Perspectives : crypto post-quantique, optimisation des interactions
Les travaux intègrent également des techniques de cryptographie post-quantique, conçues pour résister aux futures capacités de calcul des ordinateurs quantiques. Comme le rappelle Emma Braiteh, ces derniers pourraient un jour « briser en quelques minutes des systèmes cryptographiques qui exigent aujourd’hui des milliers d’années de calcul ». Dans cette approche, les véhicules d’un convoi partagent une clé de groupe qui sert à créer une preuve d’intégrité et à chiffrer certains champs dans les communications. Seules les voitures reconnues comme fiables peuvent reconstruire cette clé et participer aux échanges.
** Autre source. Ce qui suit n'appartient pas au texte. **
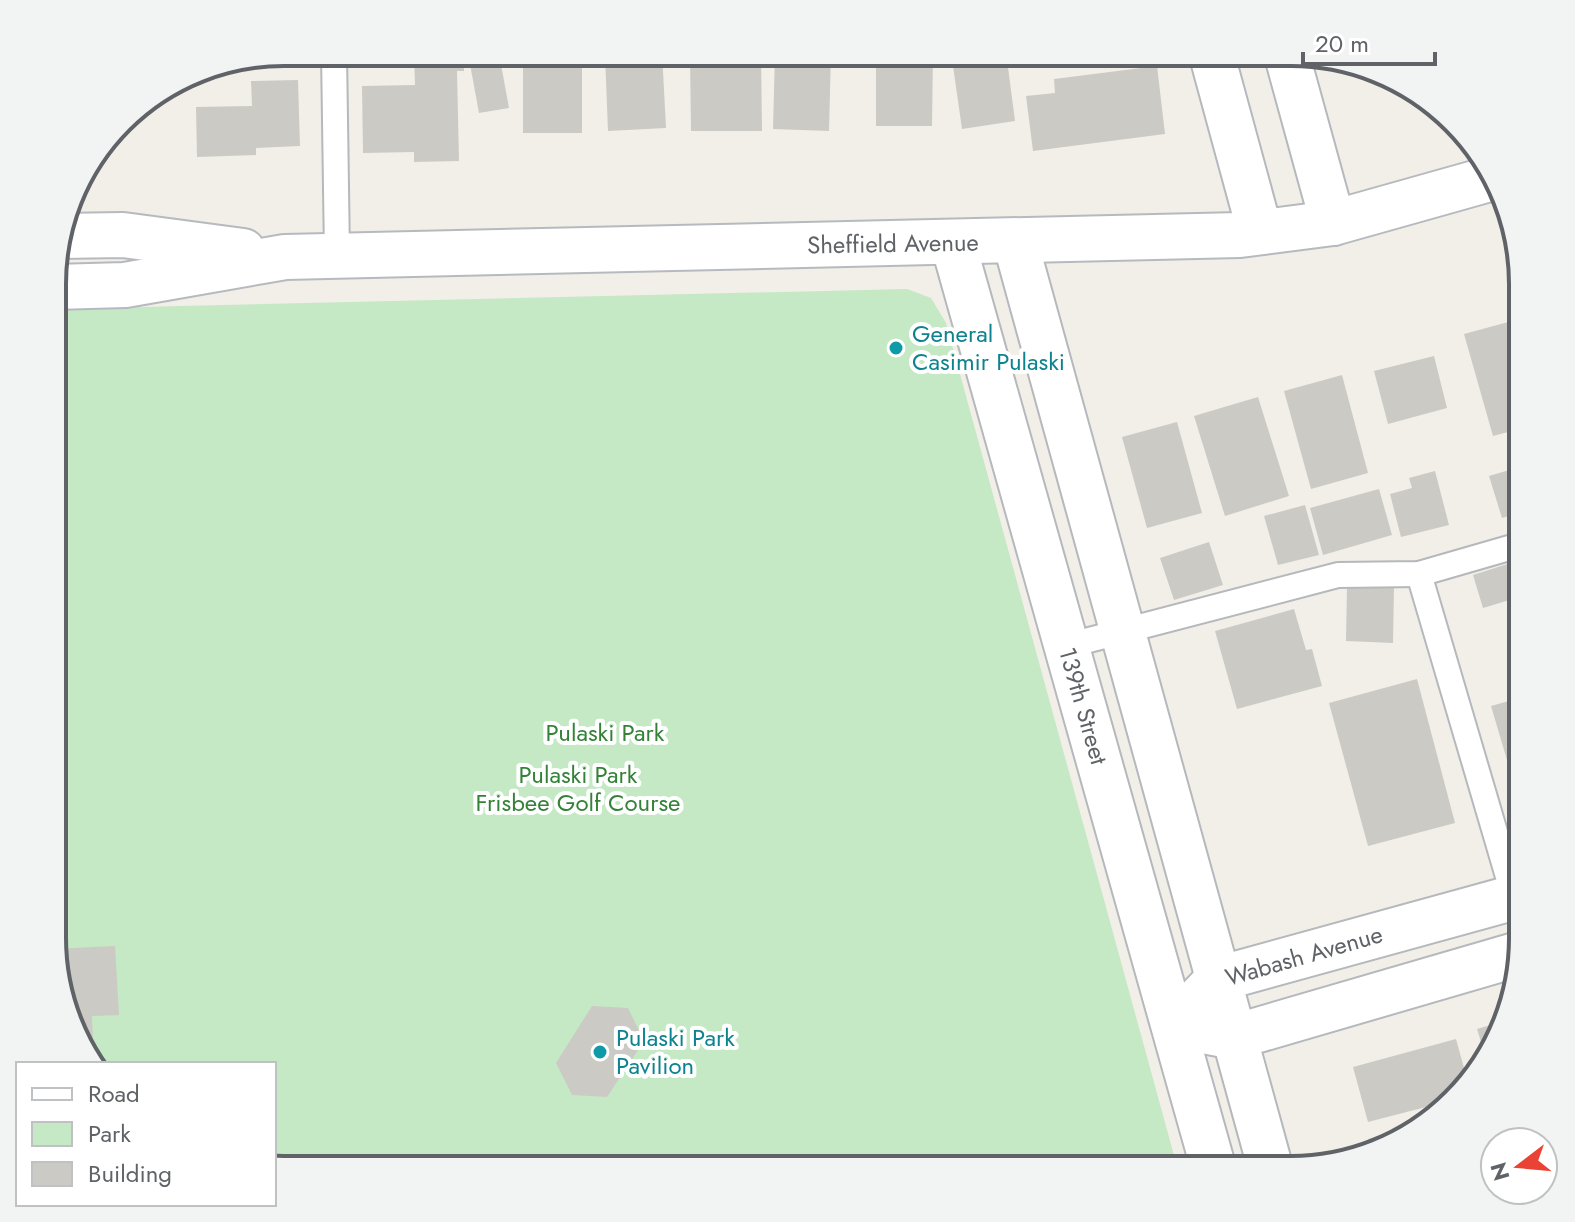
<svg xmlns="http://www.w3.org/2000/svg" width="1575" height="1222" font-family="Jost,sans-serif">
<style>
.green{fill:#c5e8c5}
.building{fill:#cccac5}
.lines{fill:none;stroke-linecap:round;stroke-linejoin:round}
.lane-casing{stroke:#b5b8bc;stroke-width:28}
.street-casing{stroke:#b5b8bc;stroke-width:48}
.secondary-casing{stroke:#b6babf;stroke-width:48}
.lane{stroke:#fff;stroke-width:24}
.street{stroke:#fff;stroke-width:44}
.secondary{stroke:#fff;stroke-width:44}
.culture-dot{fill:#0f9aa8;stroke:#fff;stroke-width:3}
.labels{text-anchor:middle;stroke-width:8;stroke-linejoin:round;paint-order:stroke}
.street-label{font-size:24px;fill:#5f6368;stroke:#fff}
.culture-label{font-size:24px;fill:#0d838f;stroke:#fff;text-anchor:start}
.park-label{font-size:24px;fill:#348238;stroke:#fff}
.rim{fill:none;stroke:#5f6368;stroke-width:4}
</style>
<rect width="100%" height="100%" fill="#f1efe8"/>
<!-- green -->
<path class="green" d="M 907,289 L 931,298 L 946,323 L 1178,1170 L 274,1170 L 274,1064 L 94,1064 L 76,1040 L 53,954 L 54,309 Z"/>
<!-- building -->
<g class="building">
<path d="M 414,52 L 463,52 L 464,71 L 457,71 L 459,161 L 414,162 L 414,152 L 363,153 L 362,86 L 415,85 Z"/>
<path d="M 662,52 L 666,128 L 608,131 L 605,55 Z"/>
<path d="M 775,52 L 831,52 L 829,131 L 773,129 Z"/>
<path d="M 876,52 L 933,52 L 932,126 L 876,126 Z"/>
<path d="M 951,52 L 1006,52 L 1015,121 L 962,129 Z"/>
<path d="M 1090,52 L 1142,52 L 1143,58 L 1093,67 Z"/>
<path d="M 690,53 L 761,53 L 762,131 L 691,131 Z"/>
<rect x="523" y="56" width="59" height="77"/>
<path d="M 500,59 L 509,108 L 479,113 L 470,64 Z"/>
<path d="M 1157,66 L 1165,134 L 1033,151 L 1026,96 L 1055,93 L 1054,79 Z"/>
<path d="M 298,80 L 300,146 L 256,148 L 256,155 L 197,157 L 196,107 L 252,106 L 251,81 Z"/>
<path d="M 1523,318 L 1523,428 L 1493,436 L 1464,334 Z"/>
<path d="M 1434,356 L 1447,408 L 1388,424 L 1374,371 Z"/>
<path d="M 1342,375 L 1368,473 L 1311,489 L 1284,391 Z"/>
<path d="M 1258,397 L 1289,496 L 1225,516 L 1194,416 Z"/>
<path d="M 1177,422 L 1202,513 L 1147,528 L 1122,437 Z"/>
<path d="M 1523,466 L 1523,512 L 1502,518 L 1489,476 Z"/>
<path d="M 1435,471 L 1449,525 L 1401,537 L 1390,494 L 1412,488 L 1409,478 Z"/>
<path d="M 1379,489 L 1392,535 L 1323,555 L 1310,508 Z"/>
<path d="M 1305,505 L 1319,555 L 1278,565 L 1264,516 Z"/>
<path d="M 1209,542 L 1223,585 L 1174,600 L 1160,558 Z"/>
<path d="M 1517,561 L 1523,596 L 1483,608 L 1473,575 Z"/>
<path d="M 1347,587 L 1394,588 L 1393,643 L 1346,641 Z"/>
<path d="M 1294,609 L 1306,650 L 1312,649 L 1322,686 L 1237,709 L 1215,631 Z"/>
<path d="M 1417,679 L 1455,823 L 1368,846 L 1329,703 Z"/>
<path d="M 1523,697 L 1523,774 L 1512,777 L 1491,706 Z"/>
<path d="M 115,946 L 119,1015 L 92,1016 L 93,1040 L 77,1041 L 53,949 Z"/>
<path d="M 592,1006 L 628,1008 L 644,1041 L 607,1097 L 572,1095 L 556,1063 Z"/>
<path d="M 1507,1020 L 1505,1027 L 1486,1058 L 1477,1029 Z"/>
<path d="M 1456,1039 L 1469,1086 L 1465,1091 L 1453,1100 L 1368,1122 L 1353,1067 Z"/>
<path d="M 1419,1124 L 1380,1152 L 1373,1154 L 1368,1139 Z"/>
</g>
<g class="lines">
<!-- lane casing -->
<g class="lane-casing">
<g id="lane">
<path d="M 334,52 L 337,255"/>
<path d="M 1419,574 L 1522,924"/>
<path d="M 1066,646 L 1338,575 L 1419,574 L 1523,544"/>
</g>
</g>
<!-- street casing -->
<g class="street-casing">
<g id="street">
<path d="M 1211,52 L 1260,232"/>
<path d="M 1286,52 L 1333,223"/>
<path d="M 1015,241 L 1271,1170"/>
<path d="M 953,243 L 1214,1170"/>
<path d="M 1198,1000 L 1218,979 L 1523,895"/>
<path d="M 1208,1032 L 1234,1037 L 1522,953"/>
</g>
</g>
<!-- secondary casing -->
<g class="secondary-casing">
<g id="secondary">
<path d="M 60,236 L 123,235 L 243,251"/>
<path d="M 54,287 L 125,285 L 285,257 L 1240,235 L 1333,223 L 1493,178"/>
</g>
</g>
<!-- lane -->
<use href="#lane" class="lane"/>
<!-- street -->
<use href="#street" class="street"/>
<!-- secondary -->
<use href="#secondary" class="secondary"/>
</g>
<!-- markers -->
<g class="culture-dot">
<circle cx="896" cy="348" r="8"/>
<circle cx="600" cy="1052" r="8"/>
</g>
<g class="labels">
<!-- street labels -->
<g class="street-label">
<text transform="translate(893 244) rotate(-1)" y="8">Sheffield Avenue</text>
<text transform="translate(1083 706) rotate(74)" y="8">139th Street</text>
<text transform="translate(1304 956) rotate(-16)" y="8">Wabash Avenue</text>
</g>
<!-- culture labels -->
<g class="culture-label">
<text x="912" y="342">General<tspan x="912" dy="28">Casimir Pulaski</tspan></text>
<text x="616" y="1046">Pulaski Park<tspan x="616" dy="28">Pavilion</tspan></text>
</g>
<!-- park labels -->
<g class="park-label">
<text x="605" y="741">Pulaski Park</text>
<text x="578" y="783">Pulaski Park<tspan x="578" dy="28">Frisbee Golf Course</tspan></text>
</g>
</g>
<!-- crop -->
<path d="M0 0H1575V1222H0ZM284 66H1291A218 218 0 0 1 1509 284V938A218 218 0 0 1 1291 1156H284A218 218 0 0 1 66 938V284A218 218 0 0 1 284 66Z" fill="#f2f3f3" fill-rule="evenodd"/>
<path class="rim" d="M284 66H1291A218 218 0 0 1 1509 284V938A218 218 0 0 1 1291 1156H284A218 218 0 0 1 66 938V284A218 218 0 0 1 284 66Z"/>
<!-- legend -->
<rect x="16" y="1062" width="260" height="144" fill="#ffffff" stroke="#bfc1c3" stroke-width="2"/>
<rect x="32" y="1088" width="40" height="12" fill="#ffffff" stroke="#bfc1c3" stroke-width="2"/>
<text x="88" y="1102" font-size="24" fill="#5f6368">Road</text>
<rect x="32" y="1122" width="40" height="24" fill="#c5e8c5" stroke="#bfc1c3" stroke-width="2"/>
<text x="88" y="1142" font-size="24" fill="#5f6368">Park</text>
<rect x="32" y="1162" width="40" height="24" fill="#cccac5" stroke="#bfc1c3" stroke-width="2"/>
<text x="88" y="1182" font-size="24" fill="#5f6368">Building</text>
<!-- north arrow -->
<g transform="translate(1519 1166) rotate(254)"><circle r="38" fill="#ffffff" stroke="#bfc1c3" stroke-width="2"/>
<path d="M0-6L14 30L0 20L-14 30Z" fill="#ea4335"/>
<text y="-12" font-size="22" font-weight="bold" text-anchor="middle" fill="#5f6368">N</text>
</g>
<!-- scale -->
<path d="M1303 52v12h132v-12" fill="none" stroke="#5f6368" stroke-width="4"/>
<text x="1315" y="52" font-size="24" fill="#5f6368" stroke="#ffffff" stroke-width="6" paint-order="stroke">20 m</text>
</svg>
Enfin, ces recherches ne se limitent pas aux convois. Elles pourraient être étendues à des interactions plus ponctuelles entre véhicules, par exemple lorsqu’une voiture souhaite changer de voie et avertit les véhicules autour d’elle afin qu’ils adaptent leur comportement. L’objectif final est de permettre une circulation plus coopérative, où les véhicules peuvent « cohabiter de manière harmonieuse et sécurisée ».